Publications de Presse Burundaise, Rohero I Avenue de la JRR N°17 Immeuble le SAVONNIER, Téléphone standard : (257) 22 22 62 32, Fax :(257) 22 22 58 94, email: pressequotidienne@yahoo.fr

S.A.D> Actions de soutien des victimes des inondations

Certains victimes des inondations de la Zone Buterere sont installés dans des sites où quelque fois ils reçoivent des aident de la part des bienfaiteurs. D’autres sont restés dans les familles mais leur état est toujours critique. Le représentant de        «  Social action and developement » (Sad) ou Action social pour le développement , Bienvenue Munyerere nous a appris qu’ils sont en train de mener des actions de solidarité  dans l’encadrement des enfants, mais aussi des adultes pour les préparer à l’auto-prise en charge pour leur éviter la dépendance aux aides des bienfaiteurs.

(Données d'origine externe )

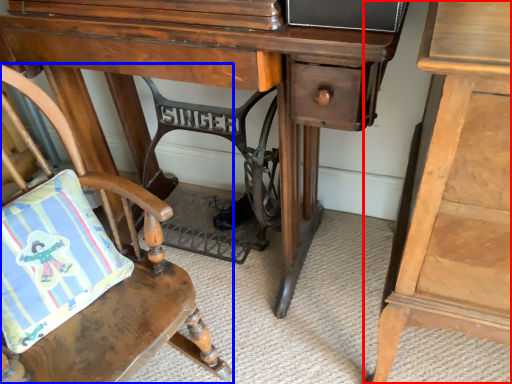
Question: Which point is closer to the camera, nightstand (highlighted by a red box) or chair (highlighted by a blue box)?

Choices:
 (A) nightstand
 (B) chair

Answer: (A)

Les changements climatiques qui se s’observent dans notre pays ont fait qu’il y ait des victimes des inondations. Certains d’entre eux se sont installés dans les sites où ils habitent en permanence. Les enfants sont les plus touchés par ces catastrophes, certains abandonnent l’école et ceux qui continuent d’étudier sont obligés d’aller à la décharge pour y chercher à manger. Selon le  représentant légal de Sad, une sensibilisation sur les mesures d’hygiènes est nécessaire pour les aider à surmonter la panique notamment en ces jours-ci où on parle de l’épidémie de coronavirus 2019 ou d’autres maladies des  mains sales. Ce sont des lieux où il y a  manque de latrines  ou la bonne utilisation de celles qui existent laisse aussi à désirer surtout pour les petits enfants de moins de dix ans. Tout cela risque de causer des maladies des mains sales. Ils leurs apprennent également le lavage régulier à l’eau propre et au savon pour se protéger contre les maladies des mains sales. M. Munyerere nous a signalé qu’ils ont compris la nécessité d’apprendre aux jeunes filles les mesures d’hygiène corporelle; ils leur ont fourni des serviettes hygiéniques. Mais cette  prise en charge ne durera pas pour toujours, c’est pourquoi ils leur demandent de se mettre dans des groupements de solidarité pour faire des activités génératrices revenus. Ils leur ont également appris à lutter contre les violences sexuelles et celles basées sur le genre d’autant plus qu’ils habitent ensemble,  hommes et femmes. M. Munyerere a demandé qu’il y ait des projets d’insertion des victimes, mais le gouvernement seul n’en est pas capable. Il demandé à tout un chacun d’apporter sa contribution pour venir en aide aux victimes surtout aux enfants car c’est l’avenir de demain, poursuit-il.